We all know how hard it is to concentrate when there’s load of noise and commotion happening around us. This is particularly true if we’re trying to attend to something which requires our full attention, or if we’re attempting to listen to audio which is being drowned out by other noises.
To address this problem, noise cancelling headphones were introduced. They work by reducing, or completely blocking out, peripheral sounds, in order to provide the user with a totally immersive sound experience. They don’t just enhance the quality of the audio coming through by allowing us to hear a fuller range of sounds, they also work – either passively or aggressively – to protect our ears.
From Sound to Information
Now scientists have adapted noise cancelling technology, of the sort to be found in many popular headphone brands, to suit another purpose. Bell Lab researchers have come up with a new way of transferring data via fibre optic cables, and their method has taken inspiration from the tech used to make noise cancelling headphones.
About Fibre Optic Cables
Fibre optic cables are a popular choice for anyone from tech specialists to home improvement enthusiasts. Because of this, you can buy fibre optic cable online from any great hardware or tech retailer. Fibre optic cables are used for transmitting information over distances, and have helped to revolutionise our information communication technologies – including both the internet and telephone. Because they’re made out of glass, they’re more durable and reliable than other types of cable, and are able to carry significantly more information.

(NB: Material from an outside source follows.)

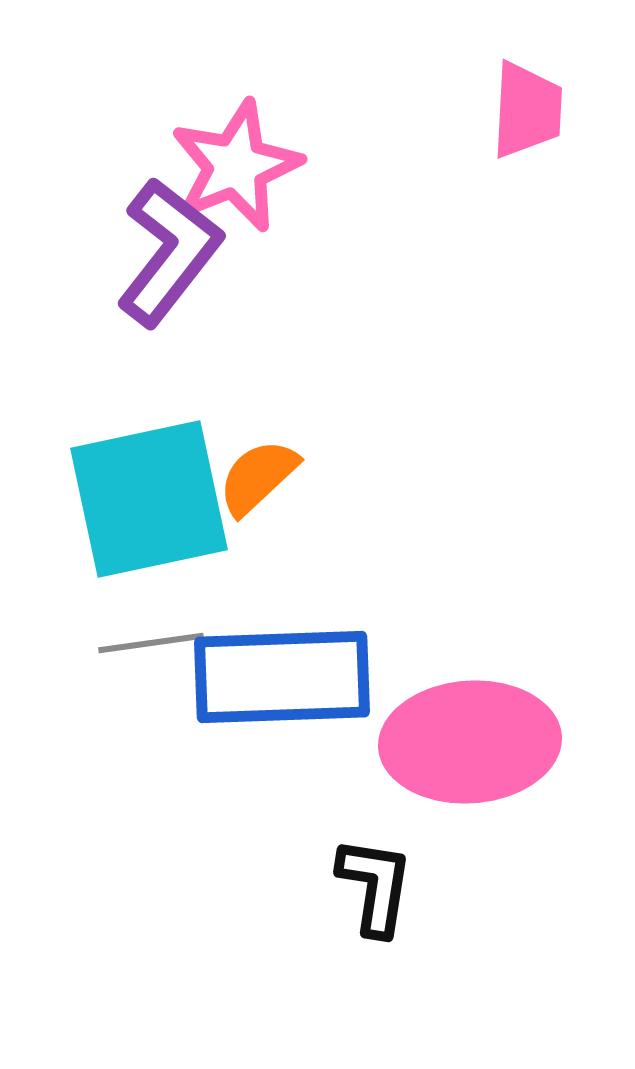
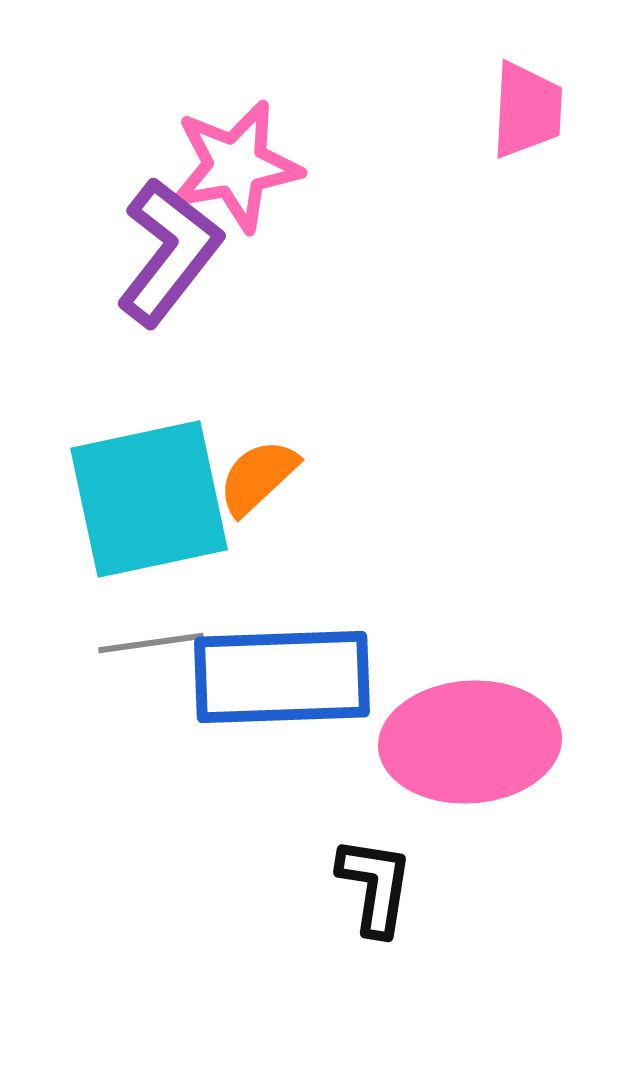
pink star: rotated 12 degrees clockwise
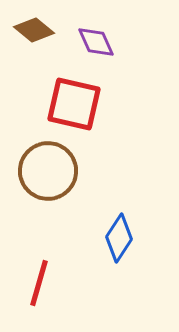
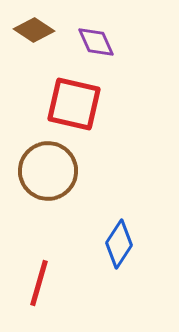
brown diamond: rotated 6 degrees counterclockwise
blue diamond: moved 6 px down
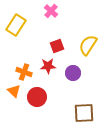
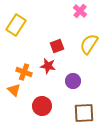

Combining Noise Cancellation with Fibre Optics
One of the ways in which noise cancelling headphones are able to block out external noise pollution is by firstly detecting the noise using a small microphone and then by broadcasting interference – comparable to white noise – which blocks out the unwanted sounds. This is what’s known as the ‘aggressive’ or ‘destructive interference’ method of cancelling noise, whereby headphones actively work to reduce sound pollution.
Researchers found that by using dual fibres in the same cable, both of which transmit the same information, they were able to ‘cancel out’ informational noise pollution at the receiving end. This method – known as the twin wave method – means less bandwidth will be consumed, even as data streams are increased and improved, and less data is needed to be sent for the purposes of error correction.